> Extracted material
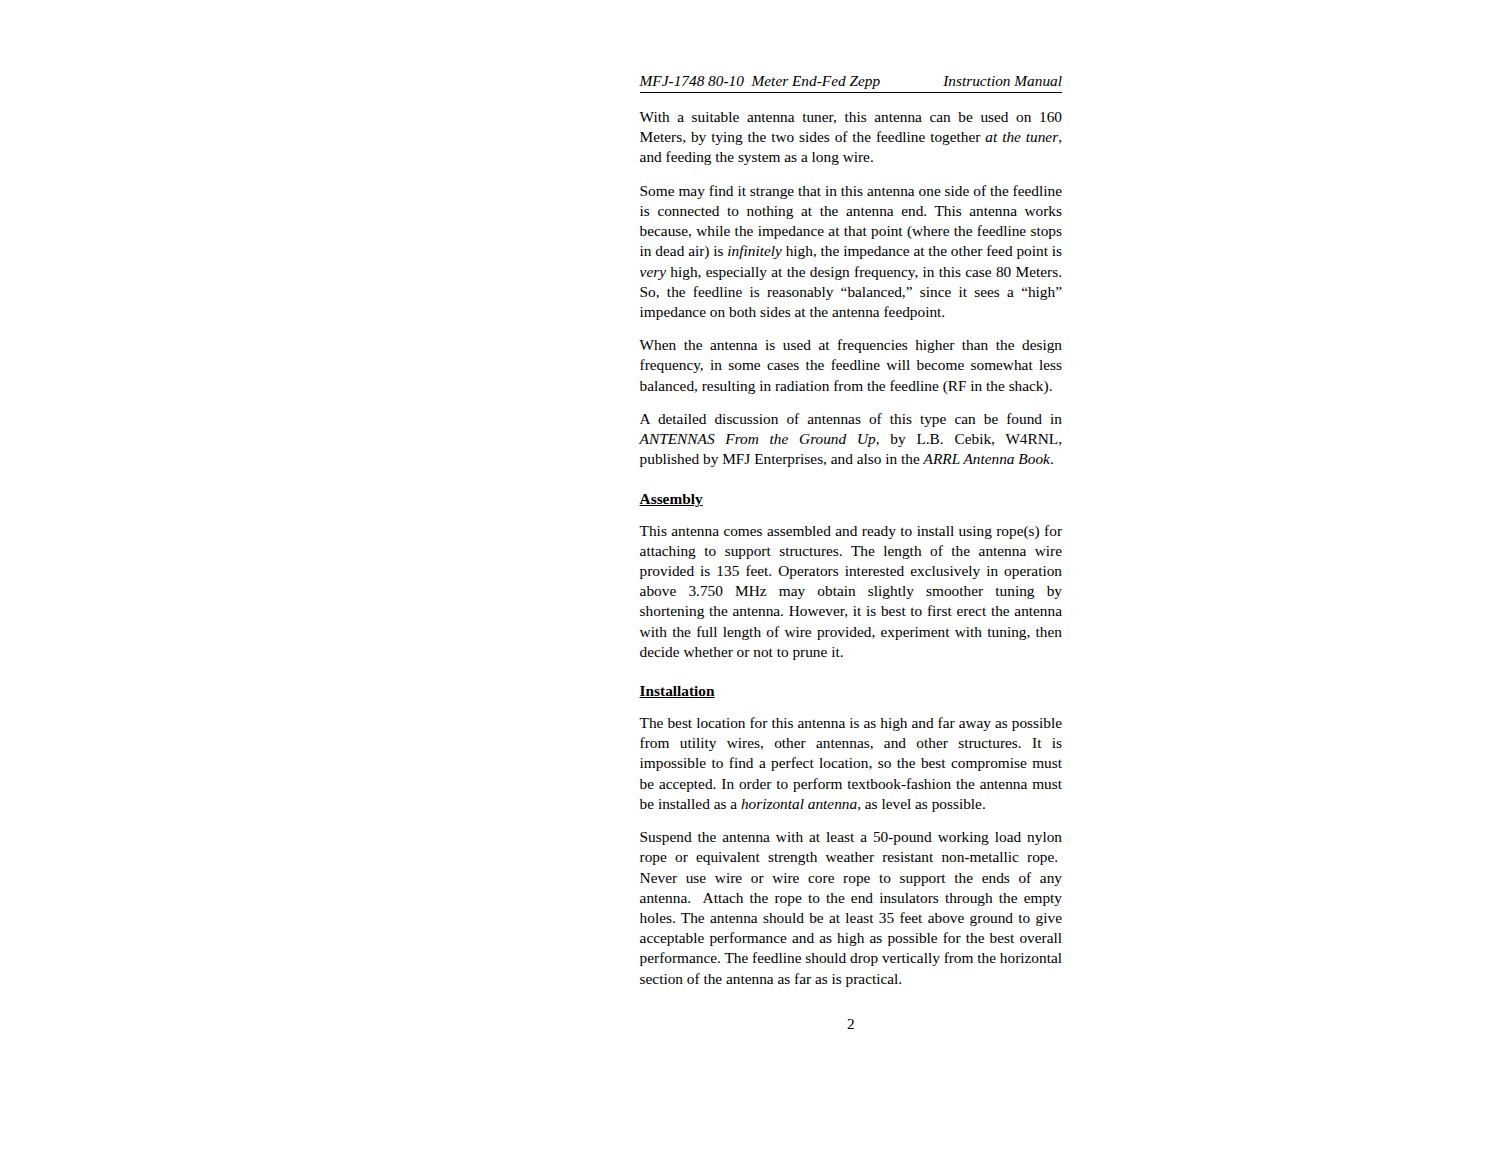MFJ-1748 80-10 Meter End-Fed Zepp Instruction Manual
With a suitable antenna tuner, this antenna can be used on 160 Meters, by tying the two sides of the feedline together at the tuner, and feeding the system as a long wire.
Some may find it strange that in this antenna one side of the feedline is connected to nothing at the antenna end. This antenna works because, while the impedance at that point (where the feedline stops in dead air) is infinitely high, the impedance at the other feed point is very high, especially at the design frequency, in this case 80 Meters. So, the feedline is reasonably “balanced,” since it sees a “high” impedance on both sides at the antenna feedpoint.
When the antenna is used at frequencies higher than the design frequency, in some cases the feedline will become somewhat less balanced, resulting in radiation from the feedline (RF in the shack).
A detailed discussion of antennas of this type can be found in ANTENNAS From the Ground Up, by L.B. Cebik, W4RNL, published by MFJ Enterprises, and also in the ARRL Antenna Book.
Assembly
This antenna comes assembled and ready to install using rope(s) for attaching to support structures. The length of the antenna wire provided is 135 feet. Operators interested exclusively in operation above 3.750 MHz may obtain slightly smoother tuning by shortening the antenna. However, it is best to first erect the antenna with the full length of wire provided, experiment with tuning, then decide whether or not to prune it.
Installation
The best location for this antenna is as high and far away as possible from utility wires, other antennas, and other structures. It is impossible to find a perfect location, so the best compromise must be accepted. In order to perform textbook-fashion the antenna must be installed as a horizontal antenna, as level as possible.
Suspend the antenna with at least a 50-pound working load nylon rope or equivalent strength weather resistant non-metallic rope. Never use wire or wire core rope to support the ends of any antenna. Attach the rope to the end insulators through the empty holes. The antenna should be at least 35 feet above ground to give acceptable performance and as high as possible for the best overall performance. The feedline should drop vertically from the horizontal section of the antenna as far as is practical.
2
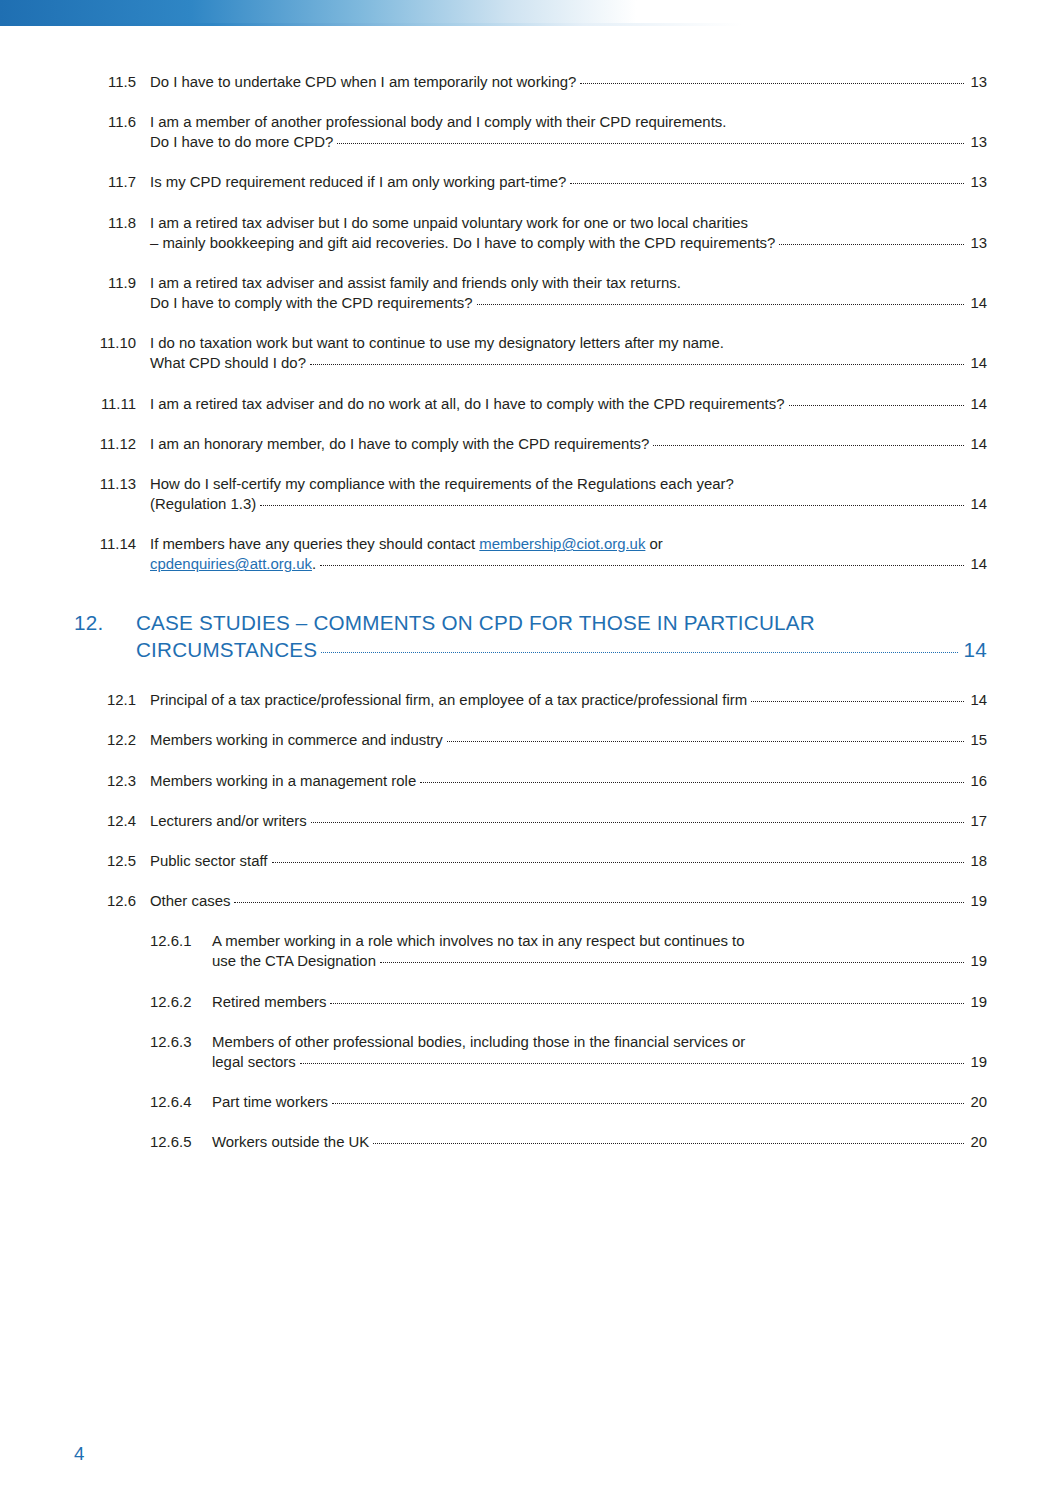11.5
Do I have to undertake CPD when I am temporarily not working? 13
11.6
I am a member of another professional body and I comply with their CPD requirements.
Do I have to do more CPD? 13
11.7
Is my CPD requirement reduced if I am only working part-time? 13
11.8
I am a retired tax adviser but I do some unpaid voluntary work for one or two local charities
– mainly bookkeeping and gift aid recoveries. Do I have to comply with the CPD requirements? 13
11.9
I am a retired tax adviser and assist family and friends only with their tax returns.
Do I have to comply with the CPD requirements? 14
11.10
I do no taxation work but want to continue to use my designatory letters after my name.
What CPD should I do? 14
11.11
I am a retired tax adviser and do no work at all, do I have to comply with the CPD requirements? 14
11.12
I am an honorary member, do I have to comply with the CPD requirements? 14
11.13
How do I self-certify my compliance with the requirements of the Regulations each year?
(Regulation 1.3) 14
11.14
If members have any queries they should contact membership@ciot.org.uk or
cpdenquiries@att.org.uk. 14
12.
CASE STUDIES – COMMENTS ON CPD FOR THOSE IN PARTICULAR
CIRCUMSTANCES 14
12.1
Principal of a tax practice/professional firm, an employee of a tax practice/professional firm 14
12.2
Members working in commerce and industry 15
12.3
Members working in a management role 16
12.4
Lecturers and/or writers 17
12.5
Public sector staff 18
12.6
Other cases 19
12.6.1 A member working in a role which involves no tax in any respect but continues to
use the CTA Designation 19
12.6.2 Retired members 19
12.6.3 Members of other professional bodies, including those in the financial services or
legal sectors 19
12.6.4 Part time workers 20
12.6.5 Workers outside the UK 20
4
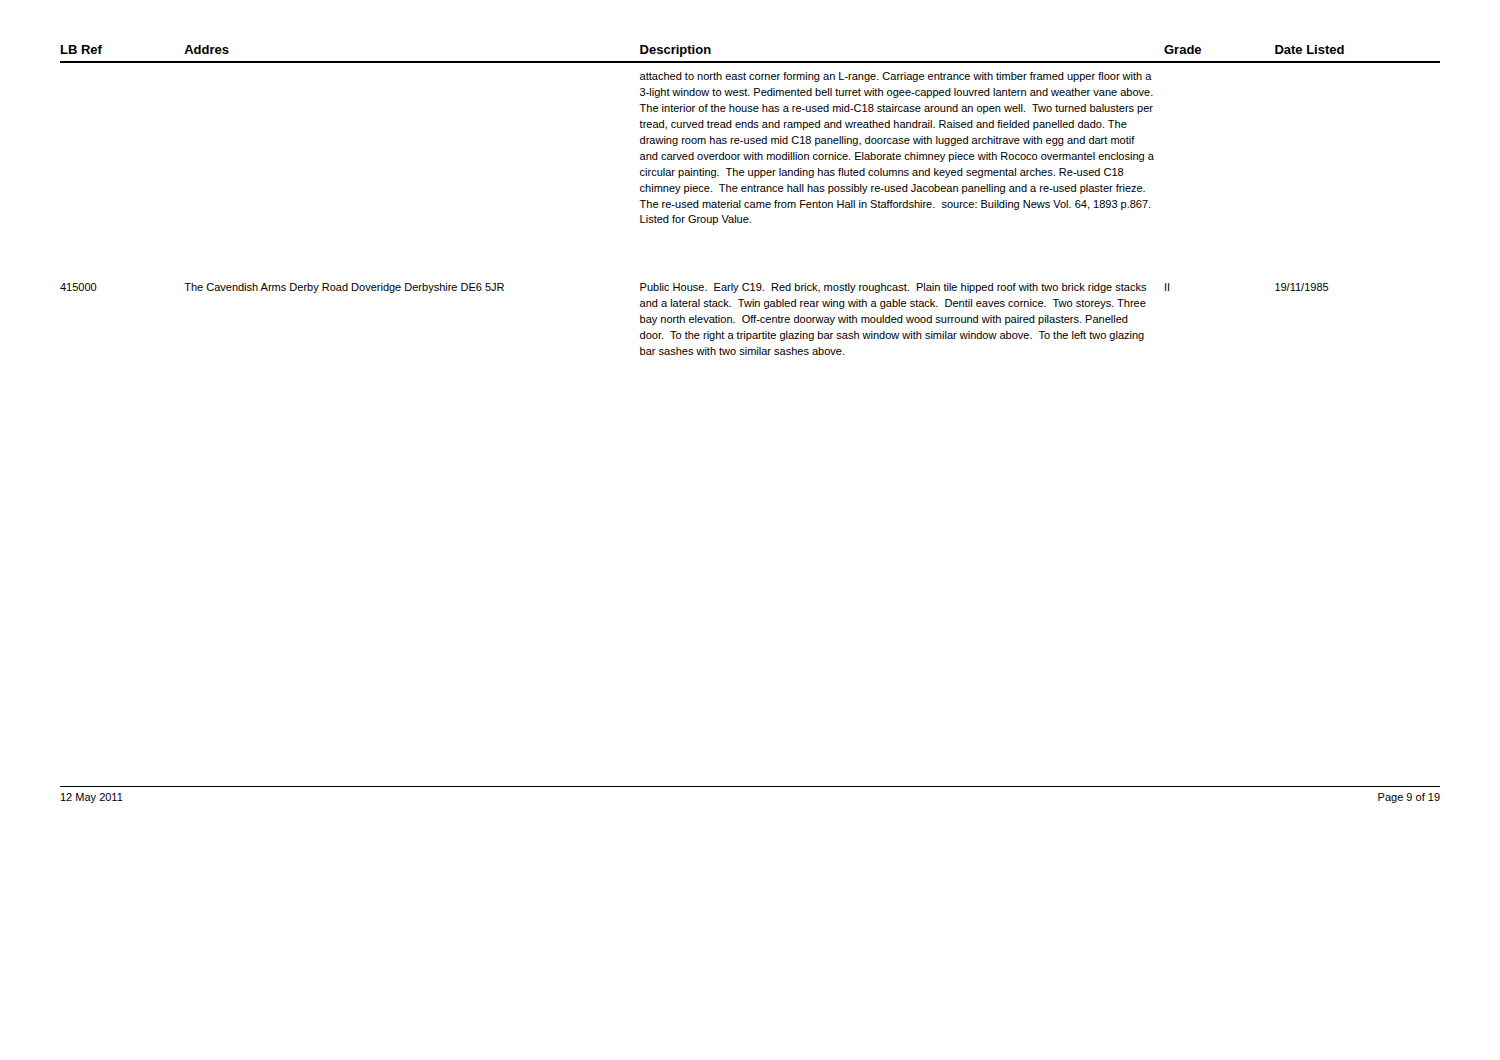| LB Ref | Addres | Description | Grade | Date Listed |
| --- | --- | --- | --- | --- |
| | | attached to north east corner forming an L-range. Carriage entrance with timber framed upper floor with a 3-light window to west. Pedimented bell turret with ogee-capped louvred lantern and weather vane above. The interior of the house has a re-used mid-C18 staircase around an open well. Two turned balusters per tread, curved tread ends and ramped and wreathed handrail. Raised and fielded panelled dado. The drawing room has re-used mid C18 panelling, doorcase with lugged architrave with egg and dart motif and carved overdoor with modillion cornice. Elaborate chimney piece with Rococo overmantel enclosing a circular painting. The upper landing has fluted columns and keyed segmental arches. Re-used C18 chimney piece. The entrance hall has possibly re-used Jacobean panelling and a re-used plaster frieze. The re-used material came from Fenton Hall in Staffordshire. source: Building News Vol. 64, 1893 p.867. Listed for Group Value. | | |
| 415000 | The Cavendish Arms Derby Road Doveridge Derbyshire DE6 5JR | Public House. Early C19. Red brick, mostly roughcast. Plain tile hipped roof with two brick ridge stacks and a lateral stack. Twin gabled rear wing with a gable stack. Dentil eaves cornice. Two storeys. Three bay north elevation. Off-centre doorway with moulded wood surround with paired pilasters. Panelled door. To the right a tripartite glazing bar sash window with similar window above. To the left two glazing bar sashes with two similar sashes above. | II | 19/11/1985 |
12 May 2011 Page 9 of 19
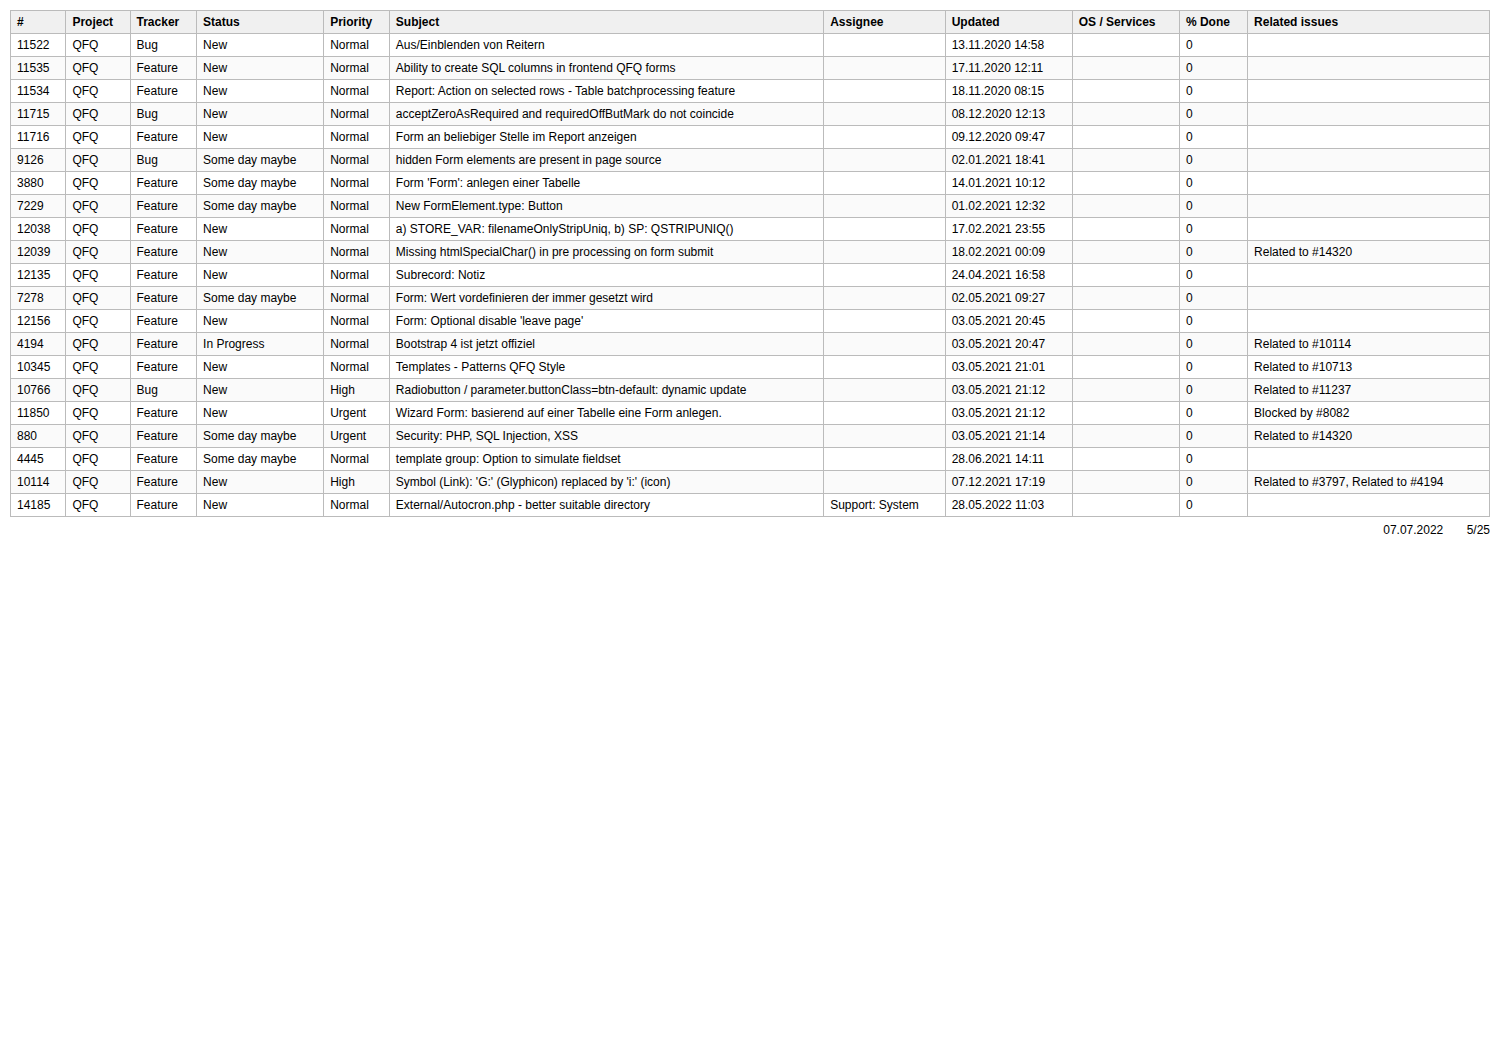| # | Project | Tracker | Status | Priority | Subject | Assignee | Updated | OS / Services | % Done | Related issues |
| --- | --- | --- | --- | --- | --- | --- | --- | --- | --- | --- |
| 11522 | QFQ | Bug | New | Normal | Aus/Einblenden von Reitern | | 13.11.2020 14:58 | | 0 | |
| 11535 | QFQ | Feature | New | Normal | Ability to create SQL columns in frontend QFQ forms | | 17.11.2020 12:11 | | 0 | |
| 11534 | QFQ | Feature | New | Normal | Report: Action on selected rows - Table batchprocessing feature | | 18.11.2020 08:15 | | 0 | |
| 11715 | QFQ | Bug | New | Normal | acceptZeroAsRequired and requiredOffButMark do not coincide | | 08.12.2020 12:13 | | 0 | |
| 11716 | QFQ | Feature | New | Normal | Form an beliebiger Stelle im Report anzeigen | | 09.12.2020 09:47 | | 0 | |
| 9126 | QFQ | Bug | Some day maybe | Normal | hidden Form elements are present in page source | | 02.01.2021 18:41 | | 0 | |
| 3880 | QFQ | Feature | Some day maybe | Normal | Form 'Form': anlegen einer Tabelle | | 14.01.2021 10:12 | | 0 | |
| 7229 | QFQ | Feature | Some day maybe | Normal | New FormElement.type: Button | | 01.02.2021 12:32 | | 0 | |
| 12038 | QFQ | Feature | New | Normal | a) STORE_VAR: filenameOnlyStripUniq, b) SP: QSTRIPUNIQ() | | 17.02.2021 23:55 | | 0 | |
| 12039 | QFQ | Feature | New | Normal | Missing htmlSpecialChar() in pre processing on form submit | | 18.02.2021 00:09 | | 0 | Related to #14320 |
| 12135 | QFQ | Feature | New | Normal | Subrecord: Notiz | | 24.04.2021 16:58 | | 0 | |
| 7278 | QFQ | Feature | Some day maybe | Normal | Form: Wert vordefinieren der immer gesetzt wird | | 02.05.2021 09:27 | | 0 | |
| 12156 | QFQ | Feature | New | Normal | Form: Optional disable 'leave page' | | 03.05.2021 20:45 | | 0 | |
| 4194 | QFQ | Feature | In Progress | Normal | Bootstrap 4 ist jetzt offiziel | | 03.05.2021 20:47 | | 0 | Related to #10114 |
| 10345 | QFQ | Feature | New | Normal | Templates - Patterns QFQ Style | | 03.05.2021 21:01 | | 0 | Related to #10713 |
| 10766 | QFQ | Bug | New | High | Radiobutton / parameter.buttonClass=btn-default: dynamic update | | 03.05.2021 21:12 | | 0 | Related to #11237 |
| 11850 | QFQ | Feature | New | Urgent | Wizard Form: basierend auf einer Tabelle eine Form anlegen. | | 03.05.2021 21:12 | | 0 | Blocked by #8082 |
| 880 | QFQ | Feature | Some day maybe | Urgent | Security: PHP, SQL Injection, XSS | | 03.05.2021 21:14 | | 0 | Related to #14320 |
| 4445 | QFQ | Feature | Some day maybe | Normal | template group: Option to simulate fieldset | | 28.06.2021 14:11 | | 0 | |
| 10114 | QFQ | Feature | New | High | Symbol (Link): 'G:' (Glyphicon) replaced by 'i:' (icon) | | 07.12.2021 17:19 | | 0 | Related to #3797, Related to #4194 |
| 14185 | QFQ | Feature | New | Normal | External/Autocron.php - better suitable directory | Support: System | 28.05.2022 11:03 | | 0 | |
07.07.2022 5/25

> Work task
For every line in the listing above that contains "adviser", copy that line.

> Response to the task
I am a retired tax adviser but I do some unpaid voluntary work for one or two local charities
I am a retired tax adviser and assist family and friends only with their tax returns.
I am a retired tax adviser and do no work at all, do I have to comply with the CPD requirements? 14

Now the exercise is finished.